Infertility is a heavy cross to bear, and that is the reason why most couples choose to go in for some form of treatment in order to conceive. The thing with fertility treatments is that the chances of success are often unpredictable. You never know if you’re going to conceive, and even when you do, you don’t know if you’re going to carry the pregnancy to term. There are a lot of unforeseen complications that could arise, the most common of them being the fetus’s inability to implant properly and so leading to a natural abortion. One of the main factors that complicate assisted reproductive techniques is the age of the women undergoing the treatment; they’re often above the age of 30, and this in itself becomes an inhibitor to pregnancy.
A friend of mine went through a torturous ordeal in her attempt to get pregnant. After suffering through innumerous IUI sittings that did not work and several IVF cycles that left her and her husband with only disappointment and a dent in their bank balance, she finally conceived through an intrauterine insemination procedure. Her jubilation knew no bounds, and since she was pushing 35, her family decided that she needed complete rest. Even so, she experienced spotting and bleeding around the sixth week, and when rushed to the hospital, learned that the fetal sac showed no heartbeat.
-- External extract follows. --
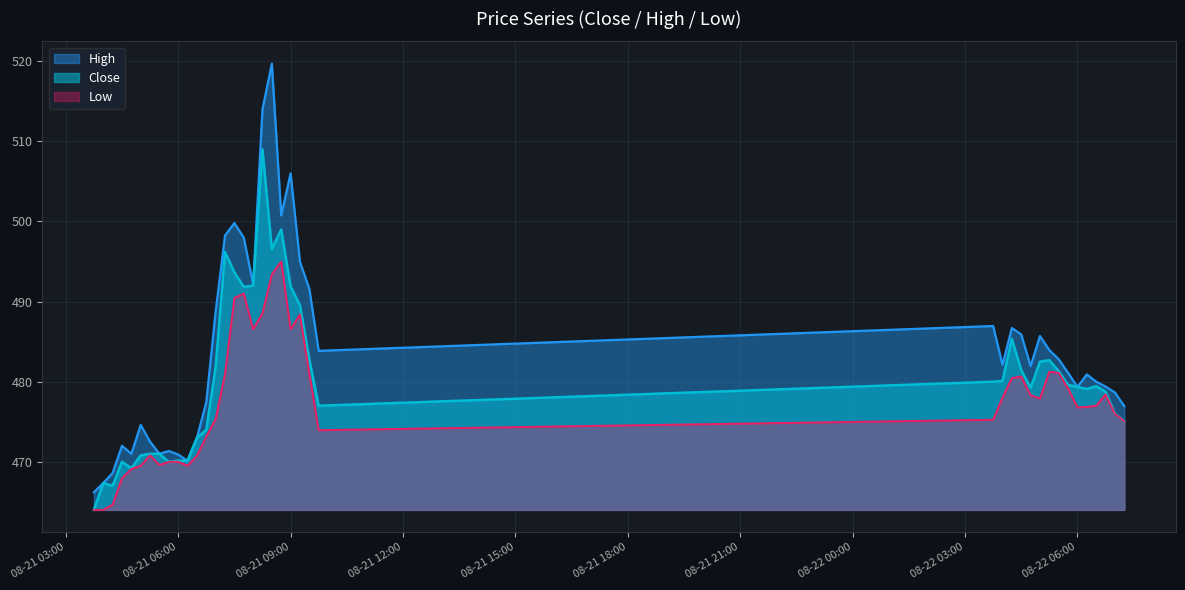

What is the value of the Low point at the 5th from the left?

469.1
Dejected and disappointed beyond words, she underwent the necessary D&C procedure and then went home to recuperate from the physical and emotional trauma. Although she continued to experience dizziness and spells of nausea even after a few days, she attributed it to the aftereffects of the induced abortion. It was only when she began experiencing a severe pain in the abdomen that she realized that something was seriously wrong.
An ultrasound showed a 7-week fetus developing in her fallopian tube which had burst open. She was bleeding internally and had to be rushed for an emergency laparotomy. The good news is that she made it through the experience without too many physical complications, but on the other side of the coin, we have to question the oversight of the doctor who failed to diagnose that hers was a heterotopic pregnancy, a case where there is more than one fetus, one or more of which is in the uterus, and the other outside.
While this occurrence is rare in a natural pregnancy with only 1 in 30,000 women carrying both intra and extra uterine fetuses, it is more common in an assisted reproductive technique where ovulation is simulated and occurs in 1 in 100 women. With that being the case, shouldn’t the concerned OBGYN have been more careful when making her initial diagnosis since this is a potentially fatal condition?
This experience taught my friend (and all those connected to her) that It’s important to understand the inherent risks of fertility treatments before going in for the process. And it’s even more imperative that your doctor be totally efficient and careful so that a medical oversight does not turn into a fatal conclusion.